Quando questionada sobre espaços de cozinha e convivência dentro da casa, a estudante aponta que nunca tiveram, e salienta a importância que teria um espaço de cozinha dentro da casa: “isso acontecia muito comigo no semestre passado: eu estava em um projeto, aí saia do projeto, ia pra aula e não dava tempo de ir pro RU (Restaurante Universitário) jantar. Às vezes, nem almoçar. Aí você passava o dia inteiro sem comer. Se tu tiveres algum dinheiro, tu consegues comprar alguma coisa. Se tu não tens dinheiro, tu vai ficar sem comer. O pessoal aqui faz direto miojo com água quente do chuveiro. E assim o pessoal vai se virando”.

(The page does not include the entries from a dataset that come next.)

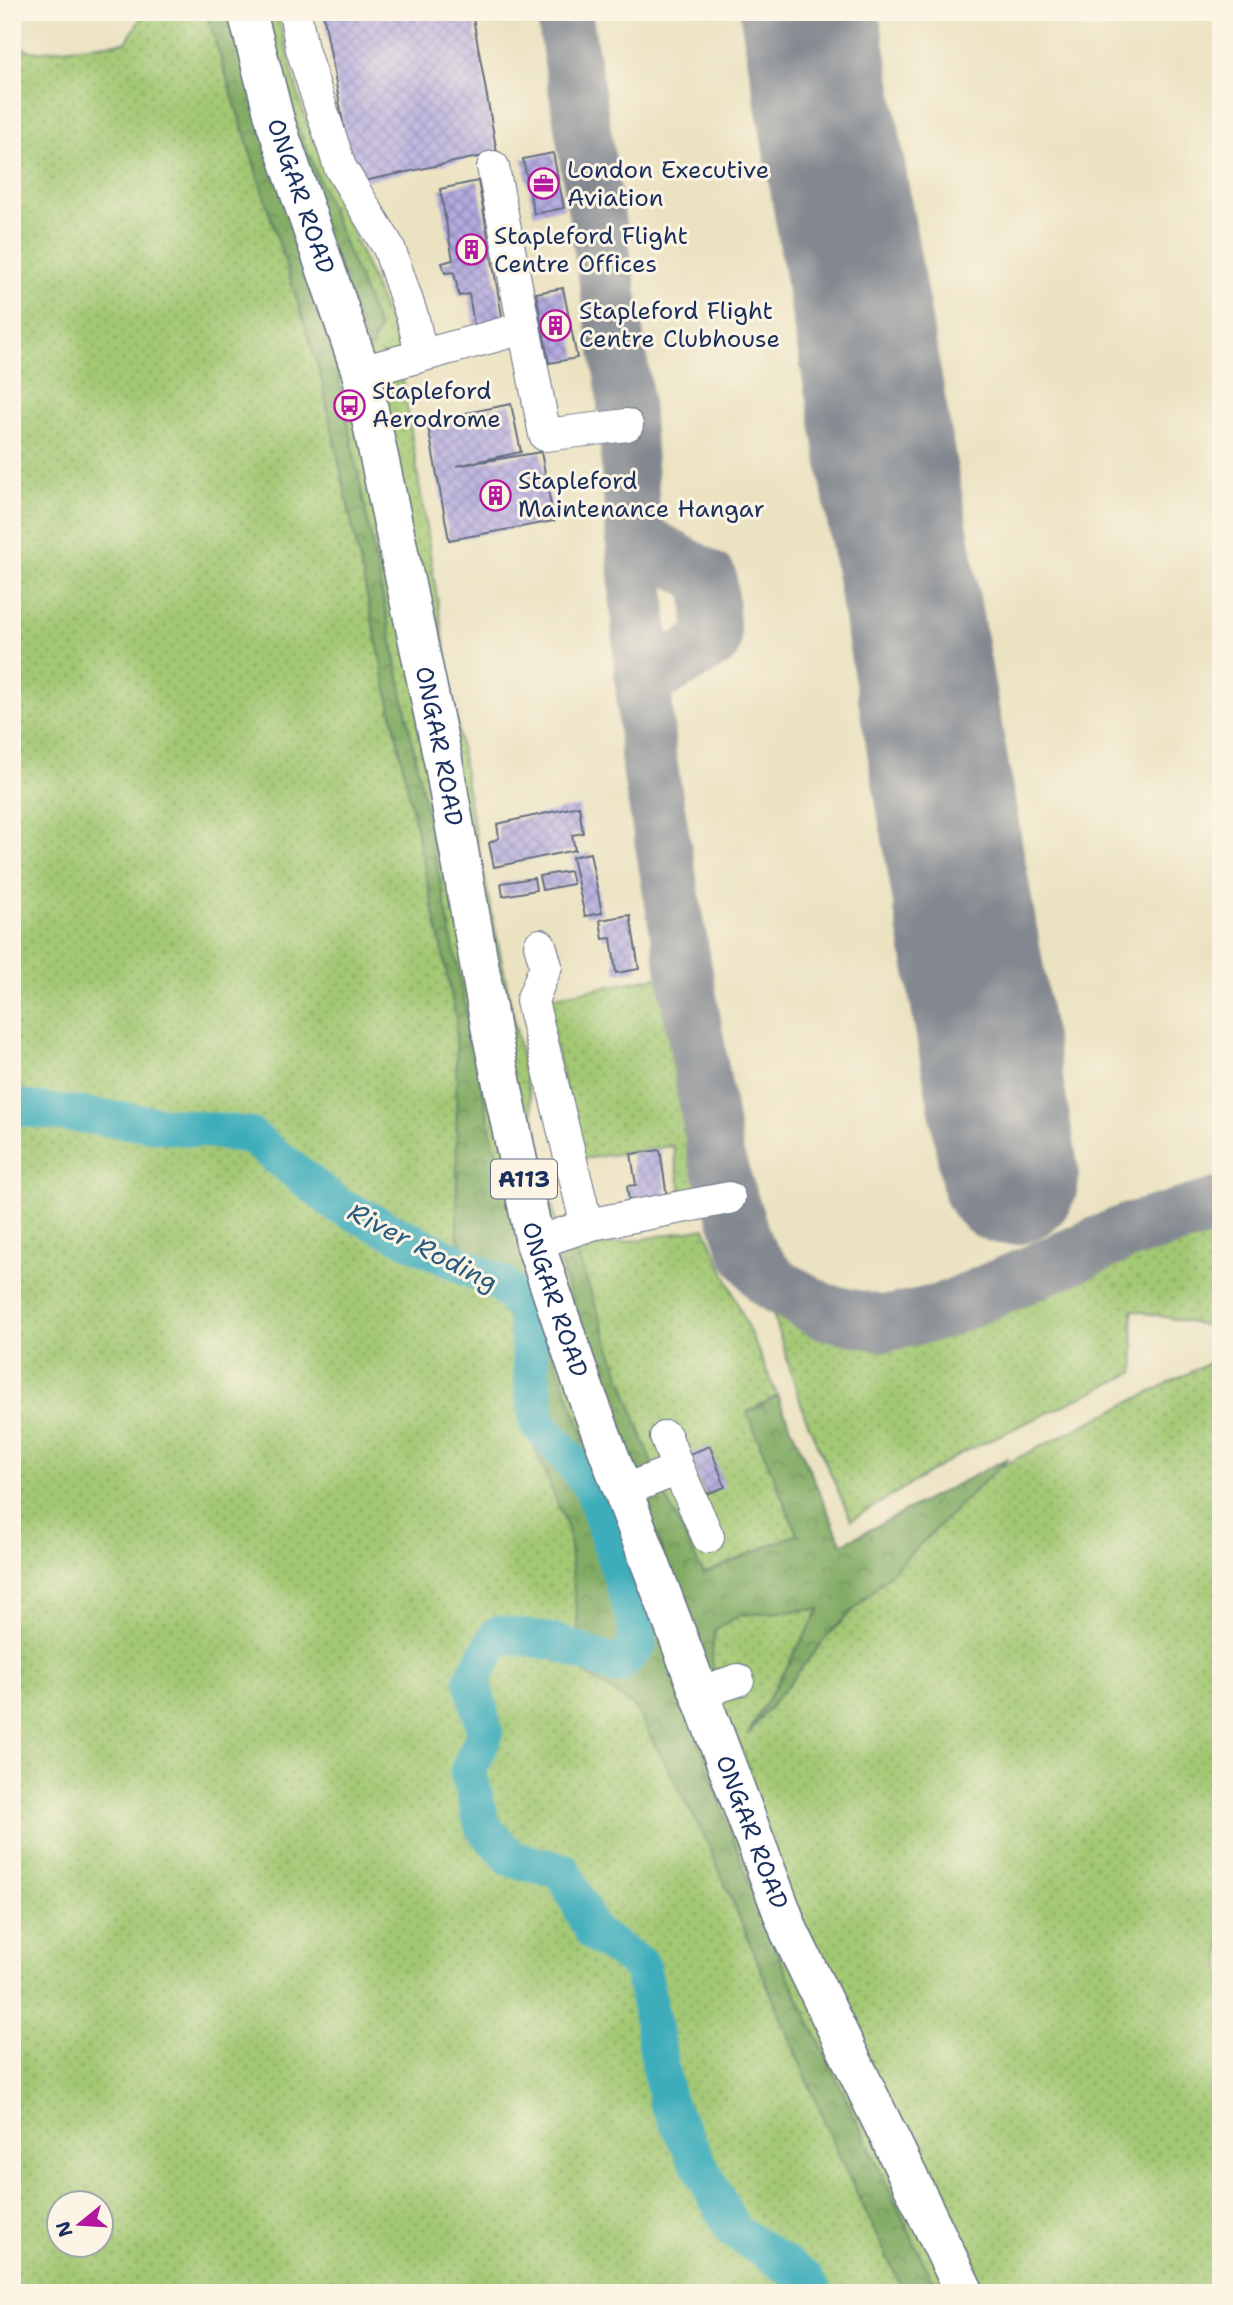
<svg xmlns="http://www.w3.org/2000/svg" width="1233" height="2305" font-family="'Shantell Sans',sans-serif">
<defs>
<pattern id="grass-dots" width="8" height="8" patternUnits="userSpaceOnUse" patternTransform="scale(1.75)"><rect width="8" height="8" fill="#a3c873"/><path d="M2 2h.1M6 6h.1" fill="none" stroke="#84a362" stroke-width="1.8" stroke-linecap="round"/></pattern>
<pattern id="forest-crowns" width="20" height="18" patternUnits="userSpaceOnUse" patternTransform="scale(1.75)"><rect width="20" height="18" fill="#82ac65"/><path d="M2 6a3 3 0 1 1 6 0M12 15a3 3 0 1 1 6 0" fill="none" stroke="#6a8c56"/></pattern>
<pattern id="building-cross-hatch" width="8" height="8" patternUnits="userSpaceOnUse" patternTransform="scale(1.75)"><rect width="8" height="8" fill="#b3aade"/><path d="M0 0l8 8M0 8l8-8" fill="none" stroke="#918bb7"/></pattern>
</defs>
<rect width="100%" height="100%" fill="#fcf5e5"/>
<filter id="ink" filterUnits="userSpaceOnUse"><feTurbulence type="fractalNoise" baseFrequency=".0143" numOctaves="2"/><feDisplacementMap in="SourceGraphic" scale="14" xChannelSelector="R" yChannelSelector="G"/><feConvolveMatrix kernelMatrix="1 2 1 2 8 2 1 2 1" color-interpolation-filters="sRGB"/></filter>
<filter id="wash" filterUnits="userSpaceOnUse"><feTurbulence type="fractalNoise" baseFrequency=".00686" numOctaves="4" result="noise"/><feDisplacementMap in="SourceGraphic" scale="28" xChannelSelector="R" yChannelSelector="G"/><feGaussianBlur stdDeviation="1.57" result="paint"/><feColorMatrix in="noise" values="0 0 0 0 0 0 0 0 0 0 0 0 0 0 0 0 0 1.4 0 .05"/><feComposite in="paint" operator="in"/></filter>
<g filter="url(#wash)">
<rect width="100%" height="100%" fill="#ebe2c1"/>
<path fill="url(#grass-dots)" stroke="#5f7c68" stroke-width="2" fill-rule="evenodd" d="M145 12H277L302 108 397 342 470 807 562 1253 705 1228 842 1545 1221 1357V2293H12V44L34 52 126 42ZM60 2204H102V2246H60Z
M659 977 700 1196 682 1199 673 1146 582 1159 544 998Z
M1221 1222V1320L1202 1325 1132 1310 1135 1372 962 1453 851 1520 804 1414 768 1297 824 1334 881 1344 1036 1299 1116 1258 1194 1228Z"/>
<path fill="url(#forest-crowns)" stroke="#4e6e62" stroke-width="2" d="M206 12H227L337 369 490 1128 546 1337 661 1635 764 1925 938 2293H904L836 2149 708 1843 635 1707 582 1671 568 1529 517 1404 511 1319 457 1237 456 1017 320 373Z
M295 120 379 329 370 351 293 147Z
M576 1251 657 1478 703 1574 797 1534 747 1412 777 1396 842 1544 1008 1458 830 1633 747 1735 820 1609 741 1615 716 1629C702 1678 729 1726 750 1769L741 1772 557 1257Z"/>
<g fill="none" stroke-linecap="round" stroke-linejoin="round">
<path stroke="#3eadbb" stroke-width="37" d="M12 1107 249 1135 338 1205 503 1285 525 1311 537 1422 592 1486 634 1617 638 1645 617 1666 556 1642 498 1634 472 1679 485 1733 468 1772 483 1827 512 1859 563 1871 593 1933 642 1966 667 2102 733 2230 806 2279 814 2293"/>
<path stroke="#838890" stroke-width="56" d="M564 12 624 388 648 756 716 1157 747 1251 771 1282 822 1311 884 1324 941 1312 1127 1232 1221 1205
M634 537 709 579 713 641 643 682"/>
<path stroke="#838890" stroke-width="138" d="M809 12 1010 1176"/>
</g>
<g id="blocks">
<path fill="url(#building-cross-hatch)" d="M323 12H472L497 153 354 183Z
M553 153 564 208 534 214 523 159Z
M478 181 503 321 474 325 469 294 459 296 454 272 445 273 442 263 453 260 440 189Z
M563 288 577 358 549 363 536 293Z
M511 404 521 452 456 466 541 452 554 521 449 540 427 421Z
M579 806 583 833 572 835 575 850 494 867 489 843 499 838 497 824Z
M590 853 602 913 585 916 572 857Z
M570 871 573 884 542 890 539 876Z
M534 878 536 890 503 896 501 883Z
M630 915 639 969 616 973 611 938 603 939 600 920Z
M660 1150 667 1197 629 1203 627 1186 636 1185 631 1154Z
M710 1446 725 1487 704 1495 689 1454Z"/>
</g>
</g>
<g filter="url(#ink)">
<use href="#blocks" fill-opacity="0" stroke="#646e81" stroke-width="2"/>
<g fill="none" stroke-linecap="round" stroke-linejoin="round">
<defs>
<path id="minor" d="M295 12 302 49 340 167 389 248 413 319 421 354
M493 167 545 435 627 425
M361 372 524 328
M540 945 546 966 532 1001 585 1218 592 1224 729 1198
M535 1243 592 1224
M666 1437 678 1469
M623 1491 678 1469 708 1537
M699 1693 738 1680"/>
<g id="major">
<path id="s1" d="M247 12 276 124 361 372 443 760 491 1031 535 1243 584 1388 790 1933 965 2293"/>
</g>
</defs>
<use href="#minor" stroke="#646e81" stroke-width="34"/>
<use href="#major" stroke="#646e81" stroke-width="41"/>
<path stroke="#646e81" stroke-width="3.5" stroke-dasharray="5 5" stroke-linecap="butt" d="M12 2289 50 2293"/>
<use href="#minor" stroke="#fff" stroke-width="32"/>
<use href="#major" stroke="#fff" stroke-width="38"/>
</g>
</g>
<defs>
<symbol id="office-ring" viewBox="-11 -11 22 22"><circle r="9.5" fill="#fcf5e5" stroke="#b5179e" stroke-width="1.5"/><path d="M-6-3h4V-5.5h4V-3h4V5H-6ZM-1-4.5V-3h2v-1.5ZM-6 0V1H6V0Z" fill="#b5179e"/></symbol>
<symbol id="building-ring" viewBox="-11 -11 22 22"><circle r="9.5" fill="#fcf5e5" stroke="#b5179e" stroke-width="1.5"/><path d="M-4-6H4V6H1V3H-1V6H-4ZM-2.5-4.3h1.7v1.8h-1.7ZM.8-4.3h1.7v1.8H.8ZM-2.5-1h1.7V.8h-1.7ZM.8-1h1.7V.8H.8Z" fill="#b5179e"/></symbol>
<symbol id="bus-ring" viewBox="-11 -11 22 22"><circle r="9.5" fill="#fcf5e5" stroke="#b5179e" stroke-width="1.5"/><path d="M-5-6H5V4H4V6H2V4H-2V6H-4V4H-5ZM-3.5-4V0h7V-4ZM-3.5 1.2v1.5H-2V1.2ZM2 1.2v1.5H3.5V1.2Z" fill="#b5179e"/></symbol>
</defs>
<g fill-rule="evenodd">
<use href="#office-ring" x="526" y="166" width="35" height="35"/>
<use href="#building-ring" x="454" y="232" width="35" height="35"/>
<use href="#building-ring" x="538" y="308" width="35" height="35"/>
<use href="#bus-ring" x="332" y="388" width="35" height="35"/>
<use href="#building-ring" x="478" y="478" width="35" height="35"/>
</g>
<g text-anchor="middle" stroke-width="6" stroke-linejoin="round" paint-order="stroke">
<rect fill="#fcf5e5" stroke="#5e6a86" stroke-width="2" x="491" y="1159.5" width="66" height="39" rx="5"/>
<g font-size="23" font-weight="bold" fill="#1b2f5e">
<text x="524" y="1187">A113</text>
</g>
<g font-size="24" fill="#1b2f5e" stroke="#fcf5e5" text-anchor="start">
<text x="567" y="178">London Executive<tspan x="567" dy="28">Aviation</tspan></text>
<text x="494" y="244">Stapleford Flight<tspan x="494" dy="28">Centre Offices</tspan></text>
<text x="579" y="319">Stapleford Flight<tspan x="579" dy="28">Centre Clubhouse</tspan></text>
<text x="372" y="399">Stapleford<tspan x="372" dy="28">Aerodrome</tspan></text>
<text x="518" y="489">Stapleford<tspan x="518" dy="28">Maintenance Hangar</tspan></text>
</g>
<g font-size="24" fill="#1b2f5e" stroke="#fcf5e5">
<text dy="8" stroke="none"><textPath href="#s1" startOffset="192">ONGAR ROAD</textPath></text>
<text dy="8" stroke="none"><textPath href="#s1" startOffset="760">ONGAR ROAD</textPath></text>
<text dy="8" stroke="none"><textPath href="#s1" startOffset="1326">ONGAR ROAD</textPath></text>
<text dy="8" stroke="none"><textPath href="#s1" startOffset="1894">ONGAR ROAD</textPath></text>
</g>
<g font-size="26" font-style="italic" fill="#275b7f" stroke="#fcf5e5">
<text transform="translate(423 1247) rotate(27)" y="9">River Roding</text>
</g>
</g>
<rect width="1233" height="2305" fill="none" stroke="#fcf5e5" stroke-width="42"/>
<g transform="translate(80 2224) rotate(252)"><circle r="33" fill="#fcf5e5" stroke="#a2a6af" stroke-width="2"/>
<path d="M0-5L12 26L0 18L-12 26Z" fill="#b5179e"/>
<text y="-10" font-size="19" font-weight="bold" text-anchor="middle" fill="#1b2f5e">N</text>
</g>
</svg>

A acadêmica ainda aponta que nem todos os estudantes conseguem ter os horários adequados ao horário do RU e que o RU não proporciona a alimentação adequada para todos: “Têm pessoas aqui dentro que têm alguns regimes alimentares que são diferenciados. A gente tem pessoas aqui que são soro positivo, tem pessoas que são diabéticas, ou seja, a alimentação é diferenciada”. Landa comenta também sobre os frigobares, que eram prometidos desde 2013 e foram entregues no início deste ano: “Tem frigobar em alguns quartos, mas não em todos. Alguns estão queimados, pois o sistema elétrico daqui não suporta os equipamentos”.

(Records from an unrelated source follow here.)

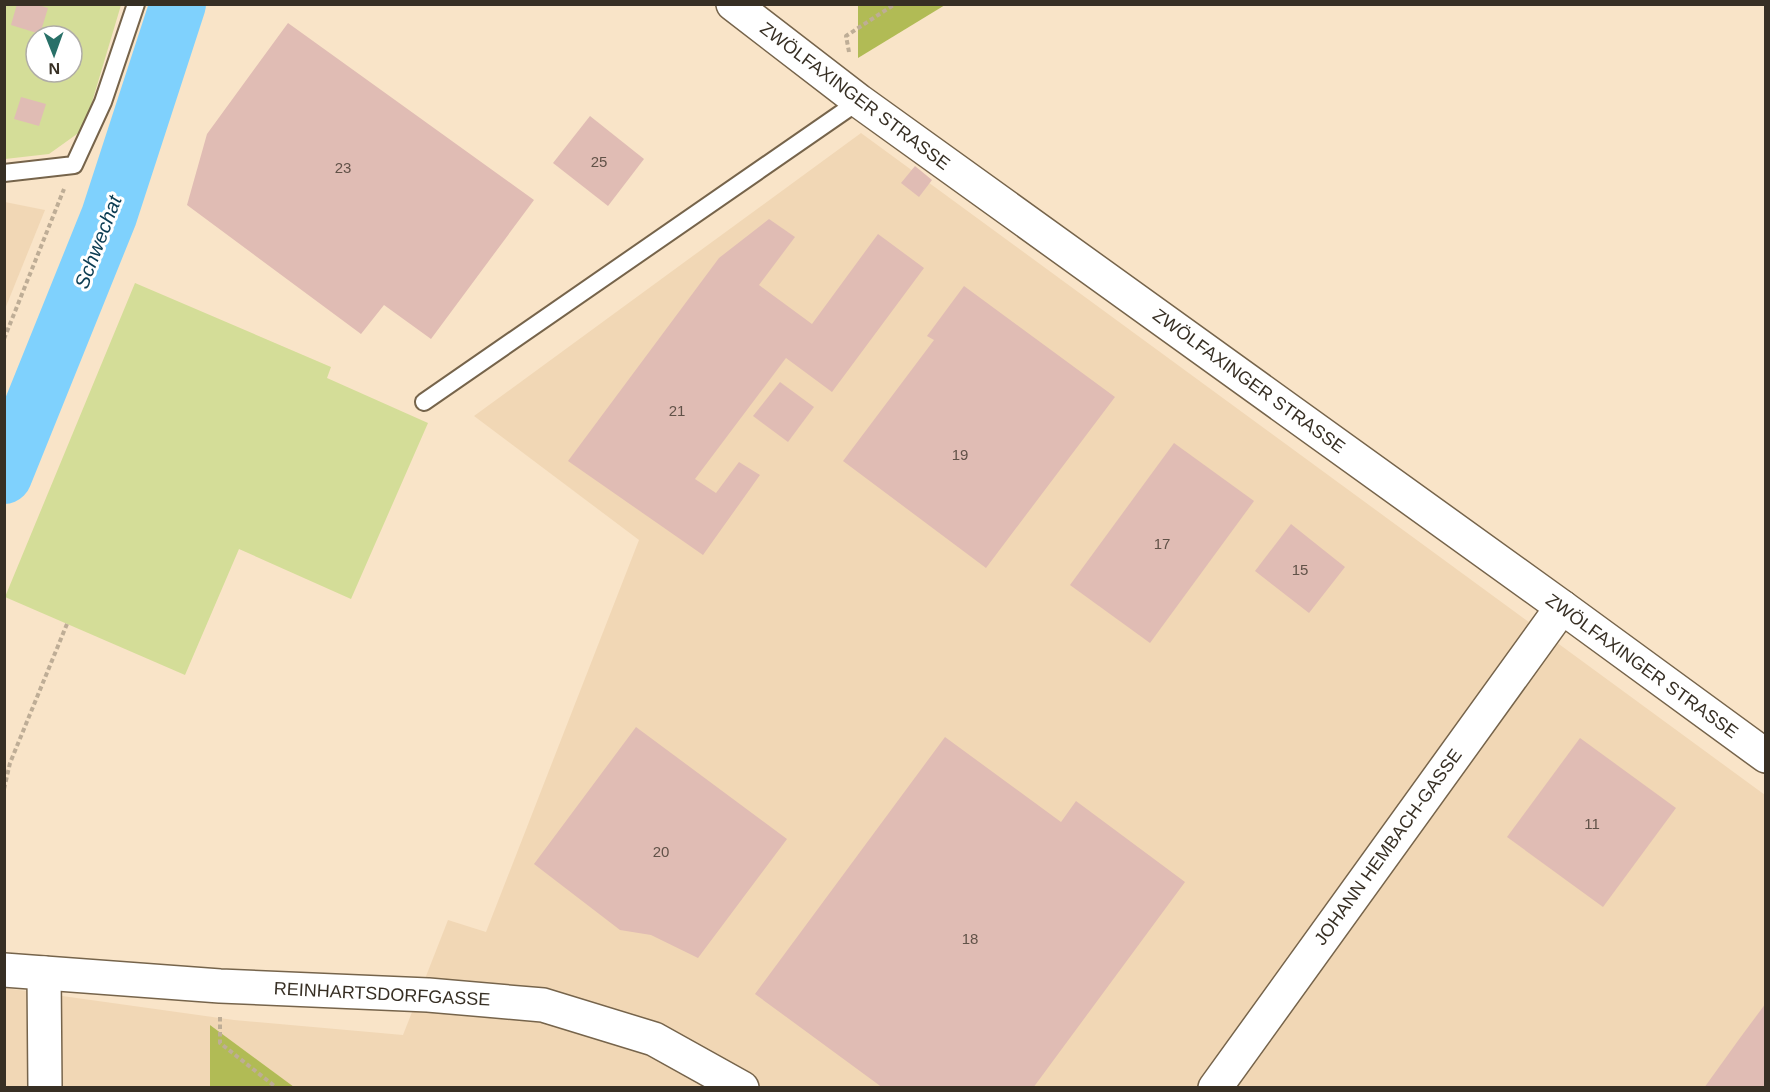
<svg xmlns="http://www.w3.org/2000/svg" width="1770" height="1092" viewBox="0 0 1770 1092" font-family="Arial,sans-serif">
<rect width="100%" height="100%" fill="#f9e4c8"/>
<g fill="#f1d7b5">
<polygon points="861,133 1765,795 1765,1087 294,1088 210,1025 210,1087 5,1088 5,988 234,1020 403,1035 448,920 486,932 639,540 474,416"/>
<polygon points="5,202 45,210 5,309 4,202"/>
</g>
<g fill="#d4dd98" fill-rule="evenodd">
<path d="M4,5H121L84,129L49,154L5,159ZM36,36H72V72H36Z"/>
<polygon points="135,283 331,367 327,378 428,423 351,599 239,549 185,675 5,597"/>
</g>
<g fill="#b1bb55">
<polygon points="858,5 858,4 945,5 858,58"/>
<polygon points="210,1025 294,1087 210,1087"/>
</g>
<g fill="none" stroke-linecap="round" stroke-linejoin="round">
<polyline stroke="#7fd1fd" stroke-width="56" points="4,476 109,216 178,4"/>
</g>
<g fill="#e0bcb4">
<polygon points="17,4 36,4 48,8 40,34 11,25"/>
<polygon points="288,23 534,200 431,339 384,305 361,334 187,205 207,134"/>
<polygon points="21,97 46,104 39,126 14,119"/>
<polygon points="590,116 644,159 608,206 553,163"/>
<polygon points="915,166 932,180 919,197 901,183"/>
<polygon points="769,219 795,237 759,285 812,324 878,234 924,268 832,392 786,358 695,479 716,493 739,462 760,475 703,555 568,461 719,258"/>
<polygon points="964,286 1115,397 986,568 843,461 934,340 927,336"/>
<polygon points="780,382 814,407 788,442 753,416"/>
<polygon points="1174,443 1254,501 1150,643 1070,585"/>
<polygon points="1291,524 1345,567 1309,613 1255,571"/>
<polygon points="636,727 787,839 698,958 651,935 620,930 534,864"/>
<polygon points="945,737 1061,822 1076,801 1185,882 1033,1088 883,1088 755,994"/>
<polygon points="1580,738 1676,808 1603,907 1507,837"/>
<polygon points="1766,1003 1766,1088 1704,1088 1740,1038"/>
</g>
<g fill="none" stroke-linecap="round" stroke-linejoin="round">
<g stroke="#76644b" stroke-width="20">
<g id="service">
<polyline points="4,173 74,165 103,102 136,4"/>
<polyline points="424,402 859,101"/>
</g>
</g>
<g stroke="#76644b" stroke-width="36">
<g id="minor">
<polyline points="4,970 220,986 428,995 543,1005 654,1039 742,1088"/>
<polyline points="44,973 45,1088"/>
<polyline points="1215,1088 1562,607"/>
</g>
</g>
<g stroke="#76644b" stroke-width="36">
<polyline id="tertiary" points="733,4 859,101 1562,607 1766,756"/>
</g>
<g stroke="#bead96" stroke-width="4" stroke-dasharray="4.5 3" stroke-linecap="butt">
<polyline points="849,52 846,36 895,4"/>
<polyline points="4,339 64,189"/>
<polyline points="4,789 10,763 67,624"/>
<polyline points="220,1017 220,1043 277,1088"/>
</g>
<use href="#service" stroke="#fff" stroke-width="16"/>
<use href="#minor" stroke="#fff" stroke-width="33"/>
<use href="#tertiary" stroke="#fff" stroke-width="33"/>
</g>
<g text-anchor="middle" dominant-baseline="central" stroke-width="6" stroke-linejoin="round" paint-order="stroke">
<g font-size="15" fill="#615248">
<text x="599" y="161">25</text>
<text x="343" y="167">23</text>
<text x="677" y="410">21</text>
<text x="960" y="454">19</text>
<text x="1162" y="543">17</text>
<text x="1300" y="569">15</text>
<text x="1592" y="823">11</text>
<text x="661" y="851">20</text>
<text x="970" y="938">18</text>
</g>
<g font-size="18" fill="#372f24" stroke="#fff">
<text transform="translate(855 96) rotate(37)">ZWÖLFAXINGER STRASSE</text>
<text transform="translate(1249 381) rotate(36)">ZWÖLFAXINGER STRASSE</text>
<text transform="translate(1642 666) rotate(36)">ZWÖLFAXINGER STRASSE</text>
<text transform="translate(1388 847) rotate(-54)">JOHANN HEMBACH-GASSE</text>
<text transform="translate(382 994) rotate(3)">REINHARTSDORFGASSE</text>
</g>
<g font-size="20" font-style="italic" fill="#0b3c52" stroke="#fff">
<text transform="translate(98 242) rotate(-69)">Schwechat</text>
</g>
</g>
<rect width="1770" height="1092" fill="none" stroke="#372f24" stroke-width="12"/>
<g transform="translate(54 54) rotate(179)"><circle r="28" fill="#ffffff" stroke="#afaca7" stroke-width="1.5"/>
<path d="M0-4.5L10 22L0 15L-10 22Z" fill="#287068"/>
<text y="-9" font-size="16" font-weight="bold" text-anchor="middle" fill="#372f24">N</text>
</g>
</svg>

Outra moradora da casa é Grazielle Bessa, 19 anos, natural de São Paulo, capital. A estudante mudou-se para Pelotas no início de 2015, quando entrou para o curso de Teatro da UFPel. Desde então, mora na Casa do Estudante da UFPel. Grazielle comenta que a estrutura da casa é precária, e confirma a necessidade de um espaço de cozinha: “não possuímos cozinha, nem pia para lavar pratos, garfos, ou qualquer coisa de cozinha”. Além disso, comenta que os quartos só possuem um banheiro, o qual é dividido entre três pessoas que residem no quarto com ela. A estudante comenta que é quase impossível ficar sozinho no quarto: “Aqui você nunca vai estar sozinho, mesmo. A menos que esteja dividindo o quarto com uma pessoa só, o que é o correto, mas não acontece de fato”.  Grazielle completa exclamando ”A faculdade não se importa com quem vem de longe e precisa de um lugar para morar. O pior é que sabemos que esta não é a única moradia precária do país”.

Pelo menos em algo a pró-reitora e os moradores concordam: a casa não supre a necessidade dos estudantes. A reitoria da Universidade Federal de Pelotas deveria dar mais atenção aos moradores da Casa do Estudante da UFPel e suas reais demandas.